We knew Halmoni loved us. I remember being about five or six years old and crying from a terrible sunburn. Halmoni coated my skin with a cooling concoction she made from kukui nut oil, all the while soothing me with some Hawaiian lullaby. The pattern of her caressing massage almost made me fall asleep as she held me on her lap, cradled in her arms, the not unpleasant smell of the oil just another ingredient in the day’s breeze. I sighed and snuggled in tighter and meant to squeeze her arm but missed and grabbed her breast.
“Not that!”
The car lurched as Artie turned right and headed away from Lahaina. I bid aloha to the little town as Artie pointed in the opposite direction and said, “
Mauka.”
I nodded. Couldn’t speak it, but could understand he meant toward the mountains.

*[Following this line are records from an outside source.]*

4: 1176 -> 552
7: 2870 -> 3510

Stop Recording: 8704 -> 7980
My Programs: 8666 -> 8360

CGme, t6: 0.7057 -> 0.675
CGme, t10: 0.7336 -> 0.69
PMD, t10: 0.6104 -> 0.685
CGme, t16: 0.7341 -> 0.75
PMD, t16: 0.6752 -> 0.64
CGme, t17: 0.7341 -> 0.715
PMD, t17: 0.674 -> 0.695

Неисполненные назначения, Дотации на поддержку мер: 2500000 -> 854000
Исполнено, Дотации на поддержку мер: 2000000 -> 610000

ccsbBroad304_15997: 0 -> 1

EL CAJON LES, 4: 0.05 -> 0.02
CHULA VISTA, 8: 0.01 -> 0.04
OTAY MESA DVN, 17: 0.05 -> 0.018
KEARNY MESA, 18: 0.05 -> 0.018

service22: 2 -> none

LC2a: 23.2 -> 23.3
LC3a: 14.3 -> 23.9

“Up a little ways on your left, I think,” I told him, hoping I got it right. Overgrown ferns and purple-blue tropical bushes nearly hid the little driveway to my grandmother’s house. He pulled in, charged me the equivalent of a full spa manicure and pedicure, and wished me well.
“Aloha,” I repeated back to him before turning to stare at the house.
The house was much smaller and older than I remembered. The bright yellow paint from my childhood had faded to chalky beige. I hummed to myself as a breeze bounced me back and forth. I might as well make the best of things. It could be worse. It wasn’t like Halmoni lived in Siberia.
I walked up the wooden steps to the small lanai and felt under the large conch shell for the key. I let myself in. The dark wood floors gleamed. I used to love walking on them in my bare feet. I slipped off my sandals. The couch and club chairs were arranged in the exact same spots as they were on my last visit when I had been a teenager. I turned and entered my grandmother’s kitchen, which was still filled with drying herbs and growing plants.
On the phone, my mother instructed me that Halmoni wanted me to go to her house first to get some money. I shook my head and breathed in the smell that immediately conjured up a vision of my grandmother. I sniffed the earthy green aroma in her kitchen that held a hint of some spicy succulent flower.
Oh, Halmoni. What did you do?
And why do you have more than a thousand dollars crammed inside an old pee pot in the cupboard under your sink?
Chapter 2
I started up my grandmother’s jeep and headed back into town. I hoped my plan to rescue my grandmother would work. If everything went smoothly, I would be back home in time for my shift at the television station on Wednesday without anyone really noticing I had been gone. How was I to know nothing in my life was fated to run smoothly? Oh, I don’t know, maybe a quick review of my past history?